What you have to do: All lines after the one containing "left front paw: (442, 1033)" are needed, along with that line itself. Please repeat them exactly through the end of the entries.

====== Data for processing

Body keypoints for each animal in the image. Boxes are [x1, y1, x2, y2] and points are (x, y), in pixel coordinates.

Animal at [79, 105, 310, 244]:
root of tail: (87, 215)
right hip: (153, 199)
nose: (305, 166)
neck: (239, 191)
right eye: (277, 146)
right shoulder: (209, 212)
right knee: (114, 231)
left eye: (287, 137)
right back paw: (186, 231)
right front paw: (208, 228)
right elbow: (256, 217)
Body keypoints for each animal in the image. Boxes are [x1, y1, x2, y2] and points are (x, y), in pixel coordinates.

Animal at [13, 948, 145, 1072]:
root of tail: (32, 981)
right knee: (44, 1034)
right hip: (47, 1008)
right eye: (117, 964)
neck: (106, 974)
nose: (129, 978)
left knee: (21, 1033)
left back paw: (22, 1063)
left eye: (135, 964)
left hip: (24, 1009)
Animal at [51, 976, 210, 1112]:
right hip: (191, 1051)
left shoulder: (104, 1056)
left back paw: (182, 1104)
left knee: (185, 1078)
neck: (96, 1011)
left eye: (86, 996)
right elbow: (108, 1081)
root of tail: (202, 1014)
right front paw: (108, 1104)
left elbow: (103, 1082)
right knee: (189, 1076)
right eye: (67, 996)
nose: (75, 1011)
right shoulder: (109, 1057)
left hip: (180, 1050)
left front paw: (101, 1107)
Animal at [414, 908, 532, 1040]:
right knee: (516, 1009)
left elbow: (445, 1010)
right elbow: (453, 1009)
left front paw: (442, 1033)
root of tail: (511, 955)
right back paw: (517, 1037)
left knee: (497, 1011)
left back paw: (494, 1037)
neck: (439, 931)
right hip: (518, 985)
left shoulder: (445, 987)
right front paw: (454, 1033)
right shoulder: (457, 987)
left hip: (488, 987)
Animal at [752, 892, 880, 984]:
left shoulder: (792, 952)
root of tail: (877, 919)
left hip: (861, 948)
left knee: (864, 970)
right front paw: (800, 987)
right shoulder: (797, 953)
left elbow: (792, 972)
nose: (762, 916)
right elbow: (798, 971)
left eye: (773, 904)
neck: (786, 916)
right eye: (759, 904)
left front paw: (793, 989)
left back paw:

============

Answer area:
left front paw: (442, 1033)
root of tail: (511, 955)
right back paw: (517, 1037)
left knee: (497, 1011)
left back paw: (494, 1037)
neck: (439, 931)
right hip: (518, 985)
left shoulder: (445, 987)
right front paw: (454, 1033)
right shoulder: (457, 987)
left hip: (488, 987)
Animal at [752, 892, 880, 984]:
left shoulder: (792, 952)
root of tail: (877, 919)
left hip: (861, 948)
left knee: (864, 970)
right front paw: (800, 987)
right shoulder: (797, 953)
left elbow: (792, 972)
nose: (762, 916)
right elbow: (798, 971)
left eye: (773, 904)
neck: (786, 916)
right eye: (759, 904)
left front paw: (793, 989)
left back paw:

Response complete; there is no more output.